Abstract

Background
Diabetic foot ulcers form when wounds fail to progress through the physiological stages of wound healing. They are associated with infection, amputation and high mortality. Small EVs, containing proteins, lipids, RNA, and DNA, may have a role in wound healing and pathological chronic wounds.

Methods
In vitro analysis was performed on diabetic and control human dermal fibroblast cell lines. Each cell line was exposed to a combination of normoxic/hypoxic, normoglycaemia/hyperglycaemic and inflammatory/non-inflammatory conditions. Small EVs were isolated by ultracentrifugation and characterised by transmission electron microscopy (TEM), Nanotracking analysis (NTA), and Western blots. MicroRNA (miRNA) content was analysed.
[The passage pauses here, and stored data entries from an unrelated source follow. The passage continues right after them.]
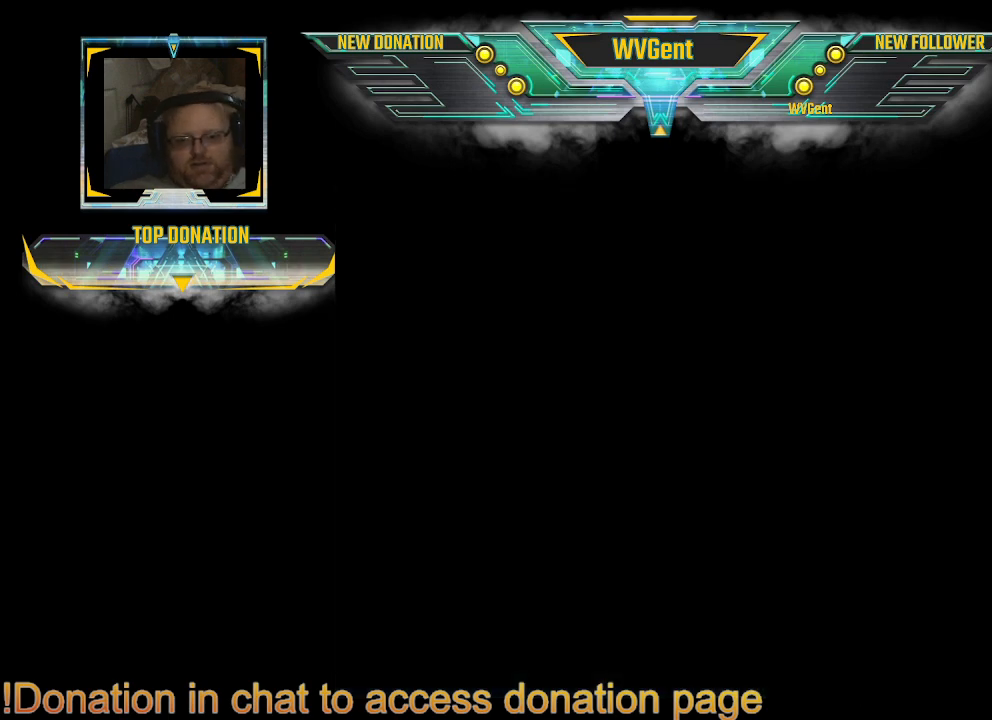
{"buttons": [], "left_stick": "center", "right_stick": "center", "events": []}
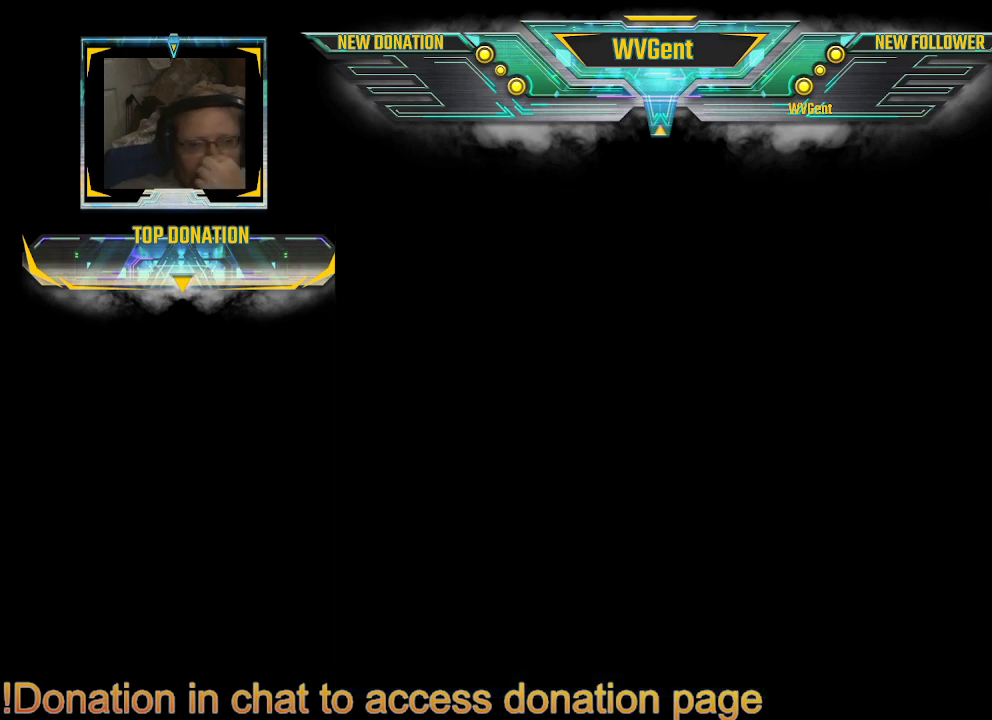
{"buttons": [], "left_stick": "center", "right_stick": "center", "events": []}
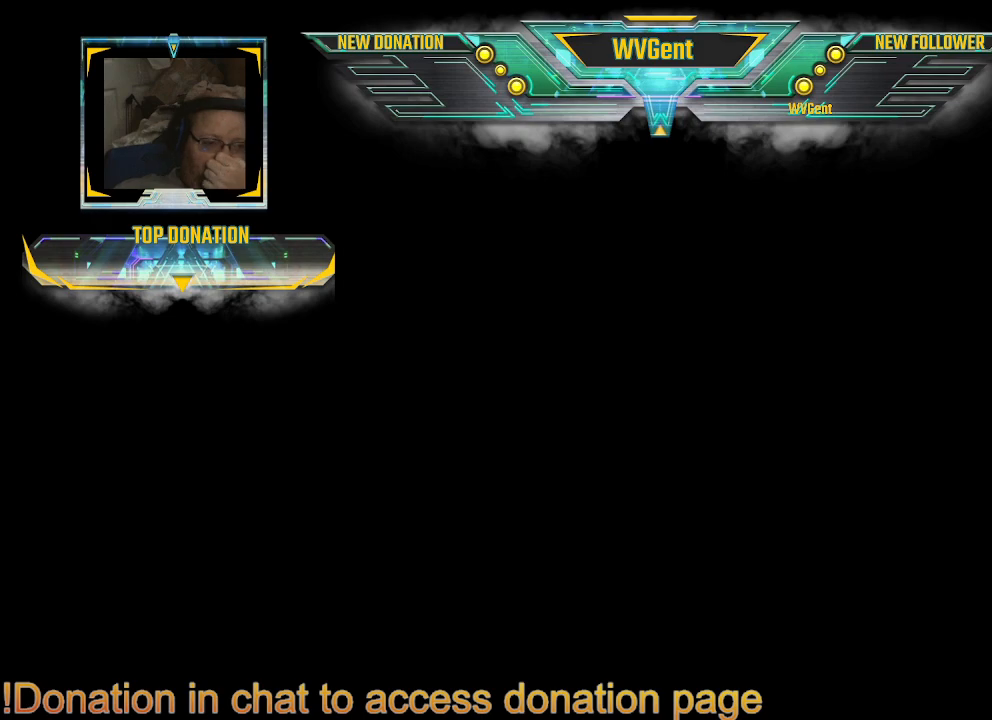
{"buttons": [], "left_stick": "center", "right_stick": "center", "events": []}
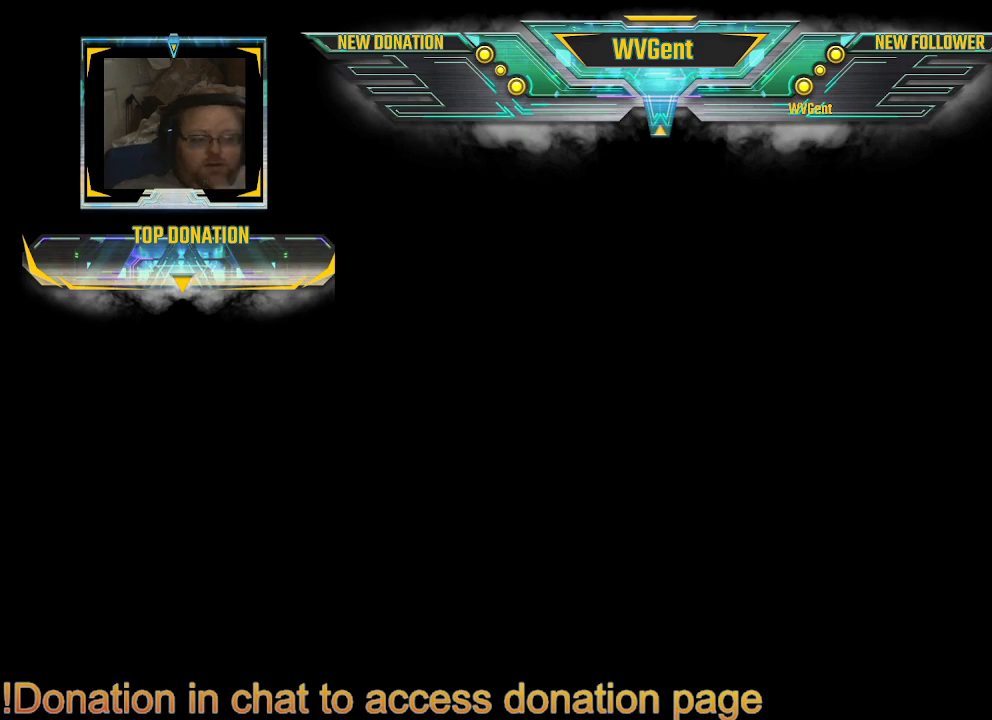
{"buttons": [], "left_stick": "center", "right_stick": "center", "events": []}
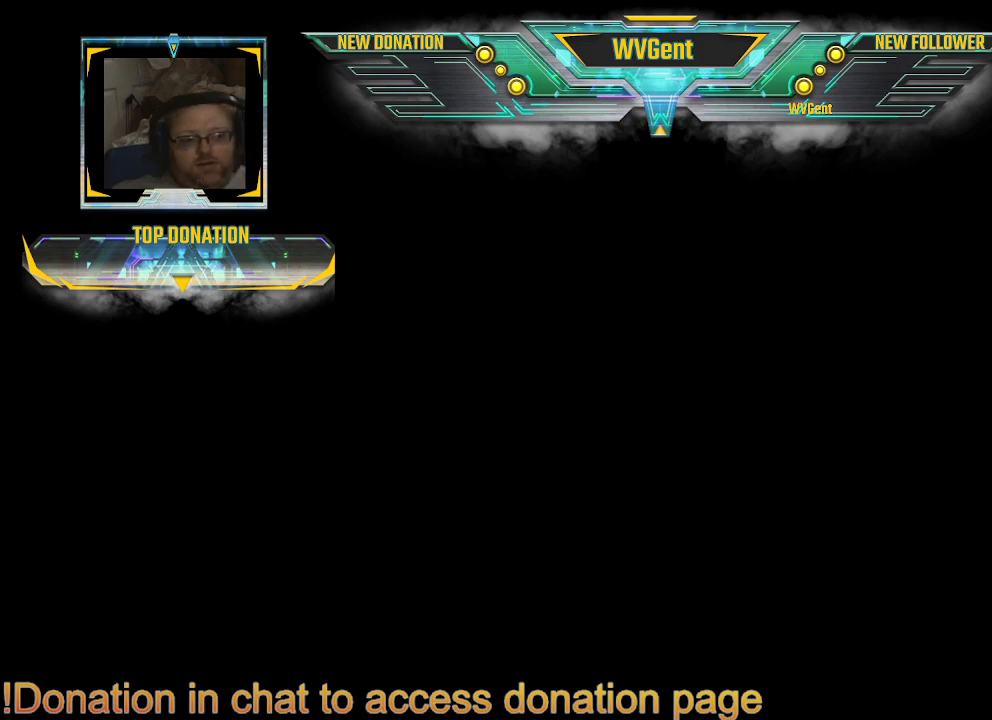
{"buttons": [], "left_stick": "center", "right_stick": "center", "events": []}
Small EVs were isolated from patient wound dressings and plasma, from non-diabetic patients, diabetic patients with healing wounds and diabetic patients with non-healing wounds. miRNA was analysed and compared to in vitro samples.

Results
Using in vitro models, fibroblasts exposed to a simulated diabetic wound environment produced sEVs enriched with both known and novel miRNAs. Six known miRNAs (including miR-126-3p, miR-223-3p, and miR-155-5p) and seven novel miRNAs were identified as significantly upregulated. Parallel patient studies identified hsa-let-7a-5p and hsa-miR-486-5p as upregulated in non-healing DFUs, while others hsa-miR-1-3p and hsa-miR-184 were downregulated. Importantly, some novel miRNAs overlapped between patient samples and in vitro models, strengthening their relevance as biomarkers.

Conclusions
sEV-associated miRNAs are key regulators of impaired wound healing and may link local ulcer pathology to systemic inflammation. Future studies will validate these candidates in larger cohorts and assess their translational potential as biomarkers or therapeutic targets.